Neither of those figures has proven incorrect. A substantial amount of market share and revenue has indeed shifted to new providers. The Federal Communications Commission reported there were more than 206 million broadband access connections in service in mid-2011.

Assume an average revenue for each of those connections of $40 each (a blended rate assuming $35 for a mobile connection and $50 for a fixed connection, and including both higher-priced business connections and consumer connections). About 81 percent of those connections were supplied by cable or wireless providers. For the sake of argument, assume that every wireless line is functionally a competitor to an incumbent broadband line.

So 81 percent of 206 million connections would be 166.86 million accounts. At $40 a month, each of those lines might represent $480 a year worth of revenue. That would represent about $80 billion in annual revenue.

To be more strict, assume only cable modem and a quarter of “ILEC” broadband accounts are counted as “CLEC” revenue, for purposes of estimating CLEC broadband access revenue, eliminating all wireless lines.

That implies 27 percent of all fixed network broadband lines were supplied by “CLECs.”

Of the 206 million broadband connections, 23 percent are supplied by cable operators and 18 percent are supplied using DSL or fiber to home technologies. That implies 37 million CLEC lines using telco platforms and 47.4 million cable high speed lines.

Assume 100 percent of the cable modem lines properly are counted as “CLEC” revenue, at an average of $50 a month. Assume that 20 percent of the DSL or FTTH lines are sold by CLECs at $80 a month.

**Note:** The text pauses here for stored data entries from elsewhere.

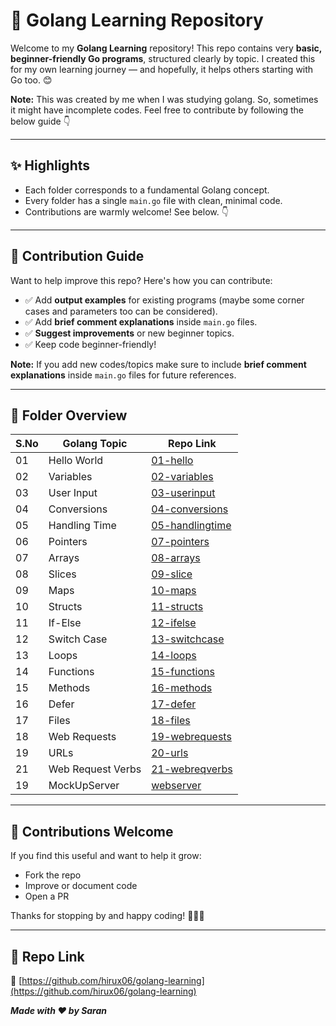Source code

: # 📘 Golang Learning Repository

Welcome to my **Golang Learning** repository! This repo contains very **basic, beginner-friendly Go programs**, structured clearly by topic. I created this for my own learning journey — and hopefully, it helps others starting with Go too. 😊

**Note:** This was created by me when I was studying golang. So, sometimes it might have incomplete codes. Feel free to contribute by following the below guide 👇

---

## ✨ Highlights

- Each folder corresponds to a fundamental Golang concept.
- Every folder has a single `main.go` file with clean, minimal code.
- Contributions are warmly welcome! See below. 👇

---

## 📌 Contribution Guide

Want to help improve this repo? Here's how you can contribute:

- ✅ Add **output examples** for existing programs (maybe some corner cases and parameters too can be considered).
- ✅ Add **brief comment explanations** inside `main.go` files.
- ✅ **Suggest improvements** or new beginner topics.
- ✅ Keep code beginner-friendly!

**Note:** If you add new codes/topics make sure to include **brief comment explanations** inside `main.go` files for future references.

---

## 📂 Folder Overview

| S.No | Golang Topic       | Repo Link                                                                 |
|------|--------------------|---------------------------------------------------------------------------|
| 01   | Hello World        | [01-hello](https://github.com/hirux06/golang-learning/tree/main/01-hello) |
| 02   | Variables          | [02-variables](https://github.com/hirux06/golang-learning/tree/main/02-variables) |
| 03   | User Input         | [03-userinput](https://github.com/hirux06/golang-learning/tree/main/03-userinput) |
| 04   | Conversions        | [04-conversions](https://github.com/hirux06/golang-learning/tree/main/04-conversions) |
| 05   | Handling Time      | [05-handlingtime](https://github.com/hirux06/golang-learning/tree/main/05-handlingtime) |
| 06   | Pointers           | [07-pointers](https://github.com/hirux06/golang-learning/tree/main/07-pointers) |
| 07   | Arrays             | [08-arrays](https://github.com/hirux06/golang-learning/tree/main/08-arrays) |
| 08   | Slices             | [09-slice](https://github.com/hirux06/golang-learning/tree/main/09-slice) |
| 09   | Maps               | [10-maps](https://github.com/hirux06/golang-learning/tree/main/10-maps) |
| 10   | Structs            | [11-structs](https://github.com/hirux06/golang-learning/tree/main/11-structs) |
| 11   | If-Else            | [12-ifelse](https://github.com/hirux06/golang-learning/tree/main/12-ifelse) |
| 12   | Switch Case        | [13-switchcase](https://github.com/hirux06/golang-learning/tree/main/13-switchcase) |
| 13   | Loops              | [14-loops](https://github.com/hirux06/golang-learning/tree/main/14-loops) |
| 14   | Functions          | [15-functions](https://github.com/hirux06/golang-learning/tree/main/15-functions) |
| 15   | Methods            | [16-methods](https://github.com/hirux06/golang-learning/tree/main/16-methods) |
| 16   | Defer              | [17-defer](https://github.com/hirux06/golang-learning/tree/main/17-defer) |
| 17   | Files              | [18-files](https://github.com/hirux06/golang-learning/tree/main/18-files) |
| 18   | Web Requests       | [19-webrequests](https://github.com/hirux06/golang-learning/tree/main/19-webrequests) |
| 19   | URLs               | [20-urls](https://github.com/hirux06/golang-learning/tree/main/20-urls) |
| 21   | Web Request Verbs               | [21-webreqverbs](https://github.com/hirux06/golang-learning/tree/main/21-webreqverbs) |
| 19   | MockUpServer               | [webserver](https://github.com/hirux06/golang-learning/tree/main/webserver) |

---

## 🤝 Contributions Welcome

If you find this useful and want to help it grow:
- Fork the repo
- Improve or document code
- Open a PR

Thanks for stopping by and happy coding! 🧑‍💻🚀

---

## 📎 Repo Link

🔗 [https://github.com/hirux06/golang-learning](https://github.com/hirux06/golang-learning)

**_Made with ❤️ by Saran_**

That in turn suggests cable CLEC revenue of $28.4 billion and telco platform CLEC revenues of about $35.5 billion annually, for a total of about $35.5 billion in “CLEC” broadband access revenues.

Assume that the 36 percent of fixed voice lines represent $45 a month in revenue (a conservative estimate including both consumer and business lines). That implies $540 a year in revenue for each line in service.

The FCC says there were 146 million fixed voice lines in service in mid-2011. That would imply 52.6 million “CLEC” lines in service, or $28.4 billion in end user revenues, not including access or other carrier revenues.

So the “CLEC” revenue stream might be as little as $64 billion a year, or as much as $108.4 billion a year.